The soprano Sally Matthews brings a radiant voice and natural allure to Silvia de Ávila, a young widowed aristocrat who has a strangely close relationship with her prissy brother, Francesco (the vibrant countertenor Iestyn Davies).

Two tragic guests, in the face of unreality, seek solace together. Beatriz (the soprano Sophie Bevan) and Eduardo (the tenor David Portillo) are engaged and utterly absorbed in themselves. But Mr. Adès enshrouds them in the opera’s most rapturous music, an extended duet with sighing vocal lines and quizzical orchestral sonorities. In a suicide pact, the couple enjoy their first night of love in a closet, where they are later discovered dead.
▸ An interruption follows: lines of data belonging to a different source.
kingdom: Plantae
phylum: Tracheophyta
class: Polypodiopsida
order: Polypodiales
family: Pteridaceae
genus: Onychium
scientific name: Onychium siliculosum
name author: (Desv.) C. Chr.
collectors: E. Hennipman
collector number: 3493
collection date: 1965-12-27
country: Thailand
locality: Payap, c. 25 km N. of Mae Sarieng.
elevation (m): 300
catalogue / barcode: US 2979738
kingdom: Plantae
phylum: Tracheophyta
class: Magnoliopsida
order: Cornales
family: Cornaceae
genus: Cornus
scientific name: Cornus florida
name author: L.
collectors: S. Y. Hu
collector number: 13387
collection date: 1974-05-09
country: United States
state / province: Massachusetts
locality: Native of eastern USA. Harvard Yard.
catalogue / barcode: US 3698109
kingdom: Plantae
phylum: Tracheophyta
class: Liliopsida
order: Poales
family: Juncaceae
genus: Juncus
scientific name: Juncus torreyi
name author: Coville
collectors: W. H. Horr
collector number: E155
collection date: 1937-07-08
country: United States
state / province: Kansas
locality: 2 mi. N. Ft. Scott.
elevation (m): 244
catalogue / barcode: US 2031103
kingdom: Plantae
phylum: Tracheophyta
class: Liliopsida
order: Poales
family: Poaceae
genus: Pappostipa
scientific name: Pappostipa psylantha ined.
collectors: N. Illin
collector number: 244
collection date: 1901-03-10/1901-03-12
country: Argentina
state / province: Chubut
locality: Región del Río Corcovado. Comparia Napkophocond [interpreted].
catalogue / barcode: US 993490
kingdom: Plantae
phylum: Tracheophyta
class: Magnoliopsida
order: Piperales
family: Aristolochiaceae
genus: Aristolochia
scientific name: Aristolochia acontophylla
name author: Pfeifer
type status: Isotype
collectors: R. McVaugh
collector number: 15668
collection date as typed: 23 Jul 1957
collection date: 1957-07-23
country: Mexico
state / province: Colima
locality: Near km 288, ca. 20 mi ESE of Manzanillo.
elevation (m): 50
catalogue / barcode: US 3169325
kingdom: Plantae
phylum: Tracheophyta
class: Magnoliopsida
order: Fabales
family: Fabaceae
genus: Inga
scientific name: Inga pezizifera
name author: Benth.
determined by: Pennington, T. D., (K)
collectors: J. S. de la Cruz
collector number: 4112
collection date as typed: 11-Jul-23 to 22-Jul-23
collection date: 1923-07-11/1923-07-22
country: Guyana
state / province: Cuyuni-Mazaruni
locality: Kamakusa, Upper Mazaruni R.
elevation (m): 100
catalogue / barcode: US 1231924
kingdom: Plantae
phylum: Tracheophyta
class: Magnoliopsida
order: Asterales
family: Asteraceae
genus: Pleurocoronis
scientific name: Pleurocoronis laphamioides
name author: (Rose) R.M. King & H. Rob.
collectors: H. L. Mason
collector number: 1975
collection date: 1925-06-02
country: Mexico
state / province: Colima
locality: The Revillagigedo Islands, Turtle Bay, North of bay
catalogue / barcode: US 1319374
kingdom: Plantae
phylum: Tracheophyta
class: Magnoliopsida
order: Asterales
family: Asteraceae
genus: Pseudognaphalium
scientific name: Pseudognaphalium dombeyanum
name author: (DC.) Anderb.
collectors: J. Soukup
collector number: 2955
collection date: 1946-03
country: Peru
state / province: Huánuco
The veteran bass John Tomlinson commands the stage as the elderly Doctor Conde, who is accompanied by his terminally ill patient Leonora, a needy woman obsessed with the occult, here the compelling mezzo-soprano Alice Coote.

As an opera composer, Mr. Adès often has the orchestra hug every note and syllable of a vocal line. This stylistic trait could easily be overdone. But the chords and sonorities he comes up with at once buttress and shake up vocal lines, so the effect, in his hands, lends intriguing dramatic complexity. Over all, this riveting, breathless, score — full of quick-cutting shifts, pointillist bursts, and episodes of ballistic intensity — may be his best work.

The anguished scene that will stay with me for a long while came late, a moment of motherly longing, when Silvia, now grimy, haggard and delirious, thinks about her little boy. She sings a fractured lullaby while caressing the head of a dead sheep (and how actual sheep come into the picture, I won’t give away). Silvia sounds as if she is recalling some distant, old hymn tune. Yet the disjointed orchestra grovels ominously in its depths while miniature violins play weirdly high, skittish sounds.

In a timid Met season very heavy on the staples, “The Exterminating Angel” is the company’s one bold offering. If you go to a single production this season, make it this one.